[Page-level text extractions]

________________

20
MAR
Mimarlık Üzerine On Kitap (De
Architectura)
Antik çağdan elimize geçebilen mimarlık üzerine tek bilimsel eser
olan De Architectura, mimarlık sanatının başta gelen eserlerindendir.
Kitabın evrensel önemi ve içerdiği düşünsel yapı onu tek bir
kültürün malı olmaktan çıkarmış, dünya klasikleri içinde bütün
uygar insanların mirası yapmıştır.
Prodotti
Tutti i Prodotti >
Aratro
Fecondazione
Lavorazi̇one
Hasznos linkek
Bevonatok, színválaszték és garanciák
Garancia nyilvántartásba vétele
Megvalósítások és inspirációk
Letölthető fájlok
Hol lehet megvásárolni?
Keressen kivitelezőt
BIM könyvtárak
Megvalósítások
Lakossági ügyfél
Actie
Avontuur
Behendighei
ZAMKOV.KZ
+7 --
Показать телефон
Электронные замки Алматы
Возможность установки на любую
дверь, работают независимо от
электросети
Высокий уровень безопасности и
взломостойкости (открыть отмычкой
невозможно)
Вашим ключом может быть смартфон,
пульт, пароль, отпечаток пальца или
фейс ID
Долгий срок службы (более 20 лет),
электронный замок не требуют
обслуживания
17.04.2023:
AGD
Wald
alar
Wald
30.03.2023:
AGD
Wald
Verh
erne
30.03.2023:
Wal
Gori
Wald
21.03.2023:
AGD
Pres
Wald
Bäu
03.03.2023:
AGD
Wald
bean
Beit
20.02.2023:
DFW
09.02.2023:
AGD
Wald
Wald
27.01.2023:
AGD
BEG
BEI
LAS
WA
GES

________________

Your reply should consist of one number: how many lines in the entries contain the string "Architectura".

* _Task solution_: 2